Recently accessed items naturally stay near the root.
"""
def __init__(self, max_size):
self.tree = SplayTree()
self.max_size = max_size
self.size = 0
def get(self, key):
value = self.tree.find(key)
# Splaying already happened in find()
return value
def put(self, key, value):
# Check if key exists
if self.tree.find(key) is not None:
self.tree.root.value = value
return
# Evict if at capacity
if self.size >= self.max_size:
self._evict_coldest()
self.tree.insert(key, value)
self.size += 1
def _evict_coldest(self):
"""Remove the deepest leaf (least recently accessed)."""
if not self.tree.root:
return
node = self.tree.root
while node.left or node.right:
# Prefer going to the subtree that wasn't recently accessed
if node.right:
node = node.right
else:
node = node.left
self.tree.delete(node.key)
self.size -= 1
Comparison with Other BST Variants
| Property | Splay Tree | AVL Tree | Red-Black Tree | Treap |
|---|---|---|---|---|
| Worst-case search | O(n) | O(log n) | O(log n) | O(n)* |
| Amortized search | O(log n) | O(log n) | O(log n) | O(log n) |
| Space per node | 2 pointers | 2 pointers + height | 2 pointers + color | 2 pointers + priority |
| Adapts to access pattern | Yes | No | No | No |
| Read-only thread safe | No | Yes | Yes | Yes |
| Implementation complexity | Medium | High | High | Low |
*Treaps have expected O(log n) with high probability.
Choose splay trees when:
- Access patterns have strong temporal locality
- You can tolerate occasional slow operations
- Memory per node matters
- You want adaptive performance without tuning
Choose AVL/Red-Black when:
- You need worst-case guarantees
- Multiple threads read concurrently
- Access patterns are uniform
Conclusion
Splay trees embody a powerful idea: let the data structure adapt to usage patterns rather than enforcing rigid invariants. The splaying operation—with its Zig, Zig-Zig, and Zig-Zag cases—brings accessed nodes to the root while compressing access paths.
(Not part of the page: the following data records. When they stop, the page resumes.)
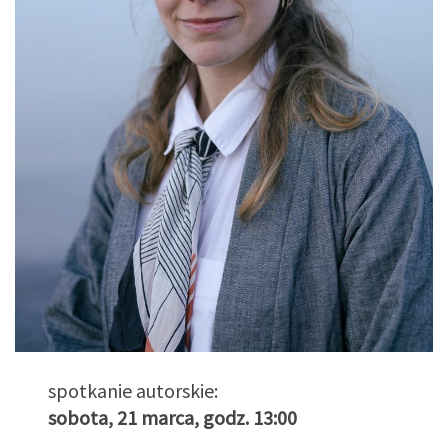
spotkanie autorskie:
sobota, 21 marca, godz. 13:00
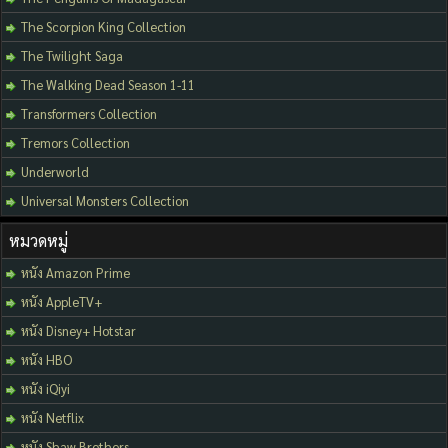
The Scorpion King Collection
The Twilight Saga
The Walking Dead Season 1-11
Transformers Collection
Tremors Collection
Underworld
Universal Monsters Collection
หมวดหมู่
หนัง Amazon Prime
หนัง AppleTV+
หนัง Disney+ Hotstar
หนัง HBO
หนัง iQiyi
หนัง Netflix
หนัง Shaw Brothers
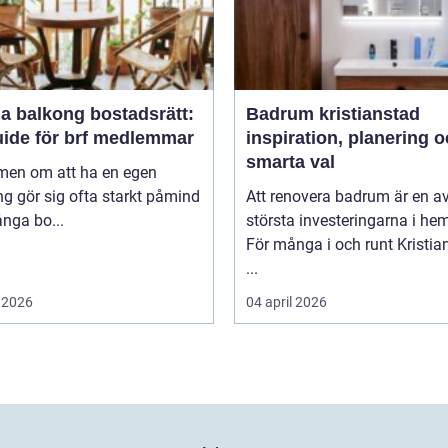
a balkong bostadsrätt:
Badrum kristianstad
uide för brf medlemmar
inspiration, planering 
smarta val
en om att ha en egen
g gör sig ofta starkt påmind
Att renovera badrum är en a
nga bo...
största investeringarna i he
För många i och runt Kristia
...
 2026
04 april 2026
The amortized O(log n) bound holds without any balance bookkeeping. In workloads with locality, splay trees often outperform their balanced cousins despite lacking worst-case guarantees.
You’ll find splay trees in production systems: Windows NT uses them for virtual memory management, GCC uses them internally, and various database systems employ them for indexing. They’re not always the right choice, but when access patterns are skewed, splay trees deliver performance that adapts to your actual workload rather than theoretical worst cases.